Directions:
Taking the line with "middle pip: (404, 140)" as the first and the line with "thumb tip: (362, 128)" as the last, set down exactly every line in that range from the entries below, and no more.

Data under study:
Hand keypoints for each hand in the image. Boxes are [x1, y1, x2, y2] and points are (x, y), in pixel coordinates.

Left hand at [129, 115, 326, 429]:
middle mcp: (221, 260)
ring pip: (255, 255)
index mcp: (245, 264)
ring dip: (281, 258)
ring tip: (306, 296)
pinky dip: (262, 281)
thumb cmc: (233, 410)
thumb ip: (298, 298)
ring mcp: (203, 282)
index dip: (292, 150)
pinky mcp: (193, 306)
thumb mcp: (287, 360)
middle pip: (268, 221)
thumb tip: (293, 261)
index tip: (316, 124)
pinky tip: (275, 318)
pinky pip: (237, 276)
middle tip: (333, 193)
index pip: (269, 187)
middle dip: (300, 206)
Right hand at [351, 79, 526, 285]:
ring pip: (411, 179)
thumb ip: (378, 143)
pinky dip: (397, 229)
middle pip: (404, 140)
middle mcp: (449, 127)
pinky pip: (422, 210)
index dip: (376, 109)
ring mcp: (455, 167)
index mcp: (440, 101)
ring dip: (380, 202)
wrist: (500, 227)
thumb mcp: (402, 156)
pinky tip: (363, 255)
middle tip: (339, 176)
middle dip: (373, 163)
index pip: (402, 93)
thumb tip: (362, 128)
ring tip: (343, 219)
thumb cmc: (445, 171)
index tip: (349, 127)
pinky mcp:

==

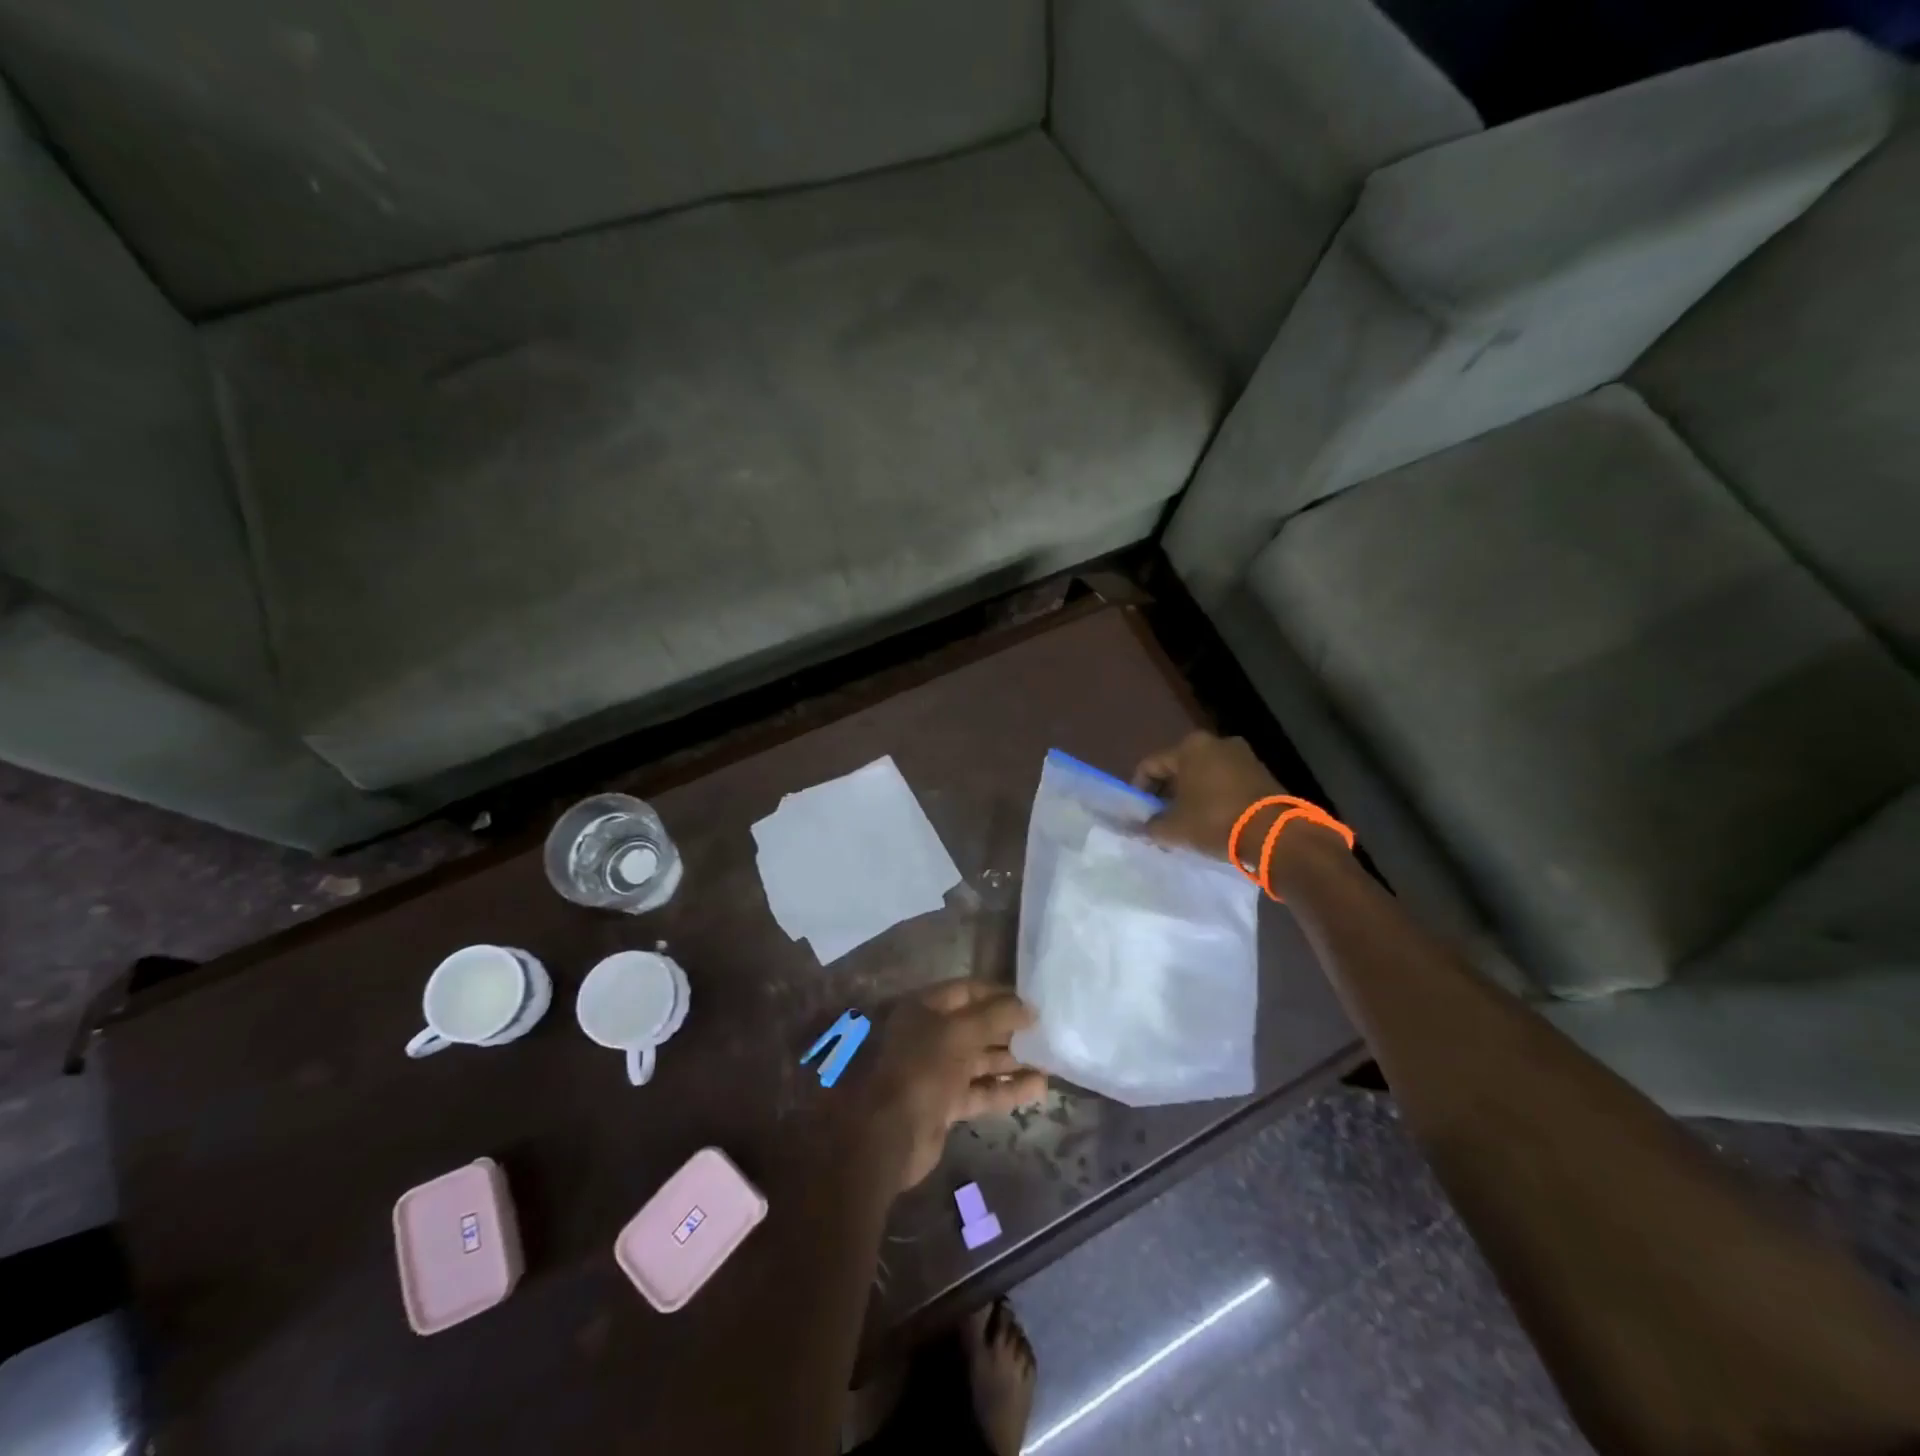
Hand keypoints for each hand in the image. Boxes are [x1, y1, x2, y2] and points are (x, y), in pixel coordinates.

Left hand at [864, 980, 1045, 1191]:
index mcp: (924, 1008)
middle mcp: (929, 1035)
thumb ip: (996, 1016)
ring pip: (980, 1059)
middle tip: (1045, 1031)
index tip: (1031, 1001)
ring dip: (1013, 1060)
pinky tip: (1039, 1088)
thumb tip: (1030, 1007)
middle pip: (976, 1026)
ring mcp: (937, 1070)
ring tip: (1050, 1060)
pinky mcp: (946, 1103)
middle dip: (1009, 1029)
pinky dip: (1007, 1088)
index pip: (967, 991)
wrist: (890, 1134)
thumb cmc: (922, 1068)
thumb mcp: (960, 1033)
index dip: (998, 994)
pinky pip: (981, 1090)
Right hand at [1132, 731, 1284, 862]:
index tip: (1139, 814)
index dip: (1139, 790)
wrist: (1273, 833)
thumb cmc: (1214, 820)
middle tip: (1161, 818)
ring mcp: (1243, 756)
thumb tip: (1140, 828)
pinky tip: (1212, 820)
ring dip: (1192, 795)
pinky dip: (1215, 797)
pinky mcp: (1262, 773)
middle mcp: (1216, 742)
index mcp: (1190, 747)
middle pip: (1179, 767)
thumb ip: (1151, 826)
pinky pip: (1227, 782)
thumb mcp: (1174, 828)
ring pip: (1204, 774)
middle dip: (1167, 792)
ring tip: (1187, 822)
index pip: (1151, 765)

Task response:
middle pip: (404, 140)
middle mcp: (449, 127)
pinky pip: (422, 210)
index dip: (376, 109)
ring mcp: (455, 167)
index mcp: (440, 101)
ring dip: (380, 202)
wrist: (500, 227)
thumb mcp: (402, 156)
pinky tip: (363, 255)
middle tip: (339, 176)
middle dip: (373, 163)
index pip: (402, 93)
thumb tip: (362, 128)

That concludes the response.